Locaties, imago, capaciteit

Er zijn veel barrières, zowel bij de praktische bouw van de woningen als in het planproces, zegt het PBL. Goede plekken om dit soort woningen te bouwen zijn schaars. Ook is het onzeker of er in de toekomst voldoende locaties zijn om de woningen naartoe te verplaatsen. Terwijl dat wel een vereiste is voor de businesscase. Als flexwoningen in tien of vijftien jaar afgeschreven moeten worden, wordt het lastig om ze rendabel te maken.

Wat ook niet helpt: flex heeft geen goed imago. Medewerkers van gemeenten en corporaties zien nut en noodzaak van de tijdelijke woningen niet altijd in, schrijft het PBL. Of ze associëren flex met een lage bouwkwaliteit of een concentratie van kwetsbare doelgroepen. Bewoners kennen deze voorbeelden ook, waardoor het lastig is om draagvlak te creëren en van de gewenste snelle bouw weinig terechtkomt.

Verder spelen de personeelstekorten bij gemeenten en corporaties een grote rol. Daardoor kan volgens het PBL een inzet op flex ten koste gaan van een inzet op structurele woningbouw.
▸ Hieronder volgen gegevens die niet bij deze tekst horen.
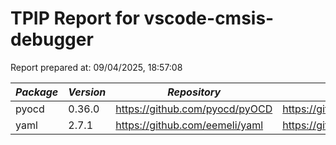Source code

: # TPIP Report for vscode-cmsis-debugger

Report prepared at: 09/04/2025, 18:57:08

| *Package* | *Version* | *Repository* | *License* |
|---|---|---|---|
| pyocd | 0.36.0 | https://github.com/pyocd/pyOCD | https://github.com/pyocd/pyOCD/blob/v0.36.0/LICENSE |
| yaml | 2.7.1 | https://github.com/eemeli/yaml | https://github.com/eemeli/yaml/blob/main/LICENSE |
Dan schiet flexbouw zijn doel voorbij, omdat het nadrukkelijk als aanvulling op ‘normale’ woningen wordt gezien.

Kortetermijnoplossingen werken averechts

In de praktijk zoeken gemeenten en verhuurders naar kortetermijnoplossingen om dit soort belemmeringen op te lossen. Zo wordt volgens het PBL de exploitatietermijn soms opgerekt naar langer dan vijftien jaar, om de woningen alsnog rendabel te maken. Of de gemeenten geeft een garantie af voor een tweede locatie, wat de businesscase ook kan sterken.
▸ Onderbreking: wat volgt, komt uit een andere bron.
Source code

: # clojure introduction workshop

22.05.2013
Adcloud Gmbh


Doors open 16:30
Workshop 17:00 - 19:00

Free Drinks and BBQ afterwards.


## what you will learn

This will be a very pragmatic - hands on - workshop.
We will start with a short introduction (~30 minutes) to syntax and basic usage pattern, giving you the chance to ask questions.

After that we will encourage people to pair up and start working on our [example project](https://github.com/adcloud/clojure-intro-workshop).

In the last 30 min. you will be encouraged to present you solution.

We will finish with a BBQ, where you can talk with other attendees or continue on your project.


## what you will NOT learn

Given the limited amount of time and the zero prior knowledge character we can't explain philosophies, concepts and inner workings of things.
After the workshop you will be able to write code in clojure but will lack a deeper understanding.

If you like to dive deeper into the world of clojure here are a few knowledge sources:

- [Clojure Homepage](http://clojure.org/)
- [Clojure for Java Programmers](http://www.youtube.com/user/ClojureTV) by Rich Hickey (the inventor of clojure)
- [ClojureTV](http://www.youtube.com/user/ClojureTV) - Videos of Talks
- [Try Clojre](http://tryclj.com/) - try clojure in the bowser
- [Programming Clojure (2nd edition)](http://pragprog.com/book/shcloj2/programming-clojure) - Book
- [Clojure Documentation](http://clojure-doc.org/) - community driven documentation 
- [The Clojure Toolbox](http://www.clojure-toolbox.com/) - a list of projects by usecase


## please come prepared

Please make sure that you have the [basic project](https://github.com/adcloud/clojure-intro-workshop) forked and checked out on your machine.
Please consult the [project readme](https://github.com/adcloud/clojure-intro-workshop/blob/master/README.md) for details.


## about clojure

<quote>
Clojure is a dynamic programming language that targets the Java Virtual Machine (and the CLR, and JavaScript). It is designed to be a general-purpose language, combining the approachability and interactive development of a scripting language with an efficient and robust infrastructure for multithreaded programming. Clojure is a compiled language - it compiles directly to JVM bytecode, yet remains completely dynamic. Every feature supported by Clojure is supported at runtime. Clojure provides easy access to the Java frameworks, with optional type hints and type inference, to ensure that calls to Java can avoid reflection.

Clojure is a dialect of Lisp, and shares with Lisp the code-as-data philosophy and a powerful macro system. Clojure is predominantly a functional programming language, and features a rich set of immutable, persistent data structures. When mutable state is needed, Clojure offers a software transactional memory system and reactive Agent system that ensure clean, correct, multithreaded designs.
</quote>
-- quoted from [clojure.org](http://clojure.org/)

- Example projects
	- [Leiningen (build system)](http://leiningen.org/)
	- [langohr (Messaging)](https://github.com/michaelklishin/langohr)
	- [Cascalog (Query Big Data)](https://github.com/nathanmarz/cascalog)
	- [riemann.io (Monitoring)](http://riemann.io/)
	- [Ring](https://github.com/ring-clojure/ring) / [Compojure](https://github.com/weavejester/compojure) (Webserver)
Maar op de lange termijn werken dergelijke ‘quick fixes’ averechts, waarschuwen de onderzoekers. Ze voorkomen dat onderliggende vraagstukken worden opgelost. In plaats daarvan worden deze afgewenteld op de toekomst. Nut en noodzaak van de tijdelijke woningen moet besproken worden, schrijven de onderzoekers. ‘Zelfs het vinden van potjes met geld om de exploitatie rond te krijgen, kan de ontwikkeling van het flexwonen belemmeren omdat het gesprek over het nut en de noodzaak daarvan niet meer gevoerd hoeft te worden: heeft de gehuisveste doelgroep wel baat bij een tijdelijke woonoplossing?’